(Text block)
China, on the other hand, is far more centralized. Internet companies collect the same sort of data, but it is shared with the government, combined with government-collected data, and used for social control. Every Chinese citizen has a national ID number that is demanded by most services and allows data to easily be tied together. In the western region of Xinjiang, ubiquitous surveillance is used to oppress the Uighur ethnic minority — although at this point there is still a lot of human labor making it all work. Everyone expects that this is a test bed for the entire country.

Data is increasingly becoming a part of control for the Chinese government. While many of these plans are aspirational at the moment — there isn’t, as some have claimed, a single “social credit score,” but instead future plans to link up a wide variety of systems — data collection is universally pushed as essential to the future of Chinese AI. One executive at search firm Baidu predicted that the country’s connected population will provide them with the raw data necessary to become the world’s preeminent tech power. China’s official goal is to become the world AI leader by 2030, aided in part by all of this massive data collection and correlation.

This all sounds impressive, but turning massive databases into AI capabilities doesn’t match technological reality. Current machine learning techniques aren’t all that sophisticated. All modern AI systems follow the same basic methods. Using lots of computing power, different machine learning models are tried, altered, and tried again. These systems use a large amount of data (the training set) and an evaluation function to distinguish between those models and variations that work well and those that work less well. After trying a lot of models and variations, the system picks the one that works best. This iterative improvement continues even after the system has been fielded and is in use.

(What you will do)
Reproduce the passage on China's data collection and AI word for word, from "China, on the" to "the entire country.".

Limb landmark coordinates
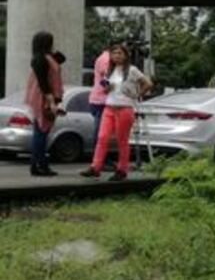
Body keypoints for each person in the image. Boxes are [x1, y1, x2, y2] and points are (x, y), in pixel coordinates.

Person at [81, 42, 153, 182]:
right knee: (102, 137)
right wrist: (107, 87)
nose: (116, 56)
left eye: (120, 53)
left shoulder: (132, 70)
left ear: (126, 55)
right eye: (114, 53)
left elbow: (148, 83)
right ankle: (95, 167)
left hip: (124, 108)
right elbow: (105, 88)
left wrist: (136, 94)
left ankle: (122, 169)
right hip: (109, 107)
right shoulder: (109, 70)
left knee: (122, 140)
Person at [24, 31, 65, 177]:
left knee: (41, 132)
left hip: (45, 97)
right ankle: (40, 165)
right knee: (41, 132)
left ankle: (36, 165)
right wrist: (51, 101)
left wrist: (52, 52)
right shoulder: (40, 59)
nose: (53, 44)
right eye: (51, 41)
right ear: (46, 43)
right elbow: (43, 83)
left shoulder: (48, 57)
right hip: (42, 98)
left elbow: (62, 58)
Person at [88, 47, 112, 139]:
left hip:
--
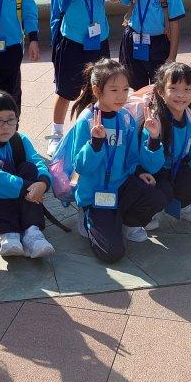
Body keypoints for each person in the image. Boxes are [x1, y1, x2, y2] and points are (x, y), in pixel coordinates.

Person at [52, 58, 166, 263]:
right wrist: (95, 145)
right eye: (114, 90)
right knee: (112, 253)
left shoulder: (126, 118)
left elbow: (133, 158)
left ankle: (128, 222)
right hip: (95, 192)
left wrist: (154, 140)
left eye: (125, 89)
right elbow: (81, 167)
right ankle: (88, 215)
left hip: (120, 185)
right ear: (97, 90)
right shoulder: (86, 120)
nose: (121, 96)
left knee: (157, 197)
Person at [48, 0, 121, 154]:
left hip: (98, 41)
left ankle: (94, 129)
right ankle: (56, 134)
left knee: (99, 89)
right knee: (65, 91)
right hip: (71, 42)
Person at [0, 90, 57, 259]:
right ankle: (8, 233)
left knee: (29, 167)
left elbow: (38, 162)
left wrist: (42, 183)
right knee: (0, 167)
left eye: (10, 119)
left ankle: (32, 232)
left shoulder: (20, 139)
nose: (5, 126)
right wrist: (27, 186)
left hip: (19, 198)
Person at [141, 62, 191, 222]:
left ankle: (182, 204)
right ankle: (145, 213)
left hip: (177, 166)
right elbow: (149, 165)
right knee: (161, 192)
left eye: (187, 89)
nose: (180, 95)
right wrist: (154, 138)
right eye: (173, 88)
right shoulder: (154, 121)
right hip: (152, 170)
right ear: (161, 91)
* * *
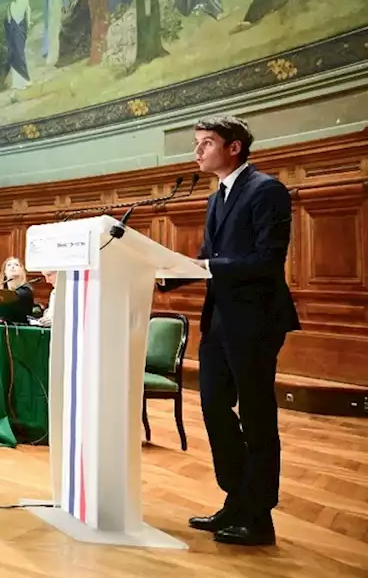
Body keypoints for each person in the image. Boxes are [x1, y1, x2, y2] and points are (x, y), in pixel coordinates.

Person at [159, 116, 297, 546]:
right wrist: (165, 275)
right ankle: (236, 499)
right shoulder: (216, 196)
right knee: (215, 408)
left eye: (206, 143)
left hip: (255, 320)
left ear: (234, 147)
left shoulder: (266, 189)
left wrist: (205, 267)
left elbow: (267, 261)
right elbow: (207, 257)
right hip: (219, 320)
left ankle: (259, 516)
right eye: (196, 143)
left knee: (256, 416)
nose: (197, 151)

(Output of the task)
China, on the other hand, is far more centralized. Internet companies collect the same sort of data, but it is shared with the government, combined with government-collected data, and used for social control. Every Chinese citizen has a national ID number that is demanded by most services and allows data to easily be tied together. In the western region of Xinjiang, ubiquitous surveillance is used to oppress the Uighur ethnic minority — although at this point there is still a lot of human labor making it all work. Everyone expects that this is a test bed for the entire country.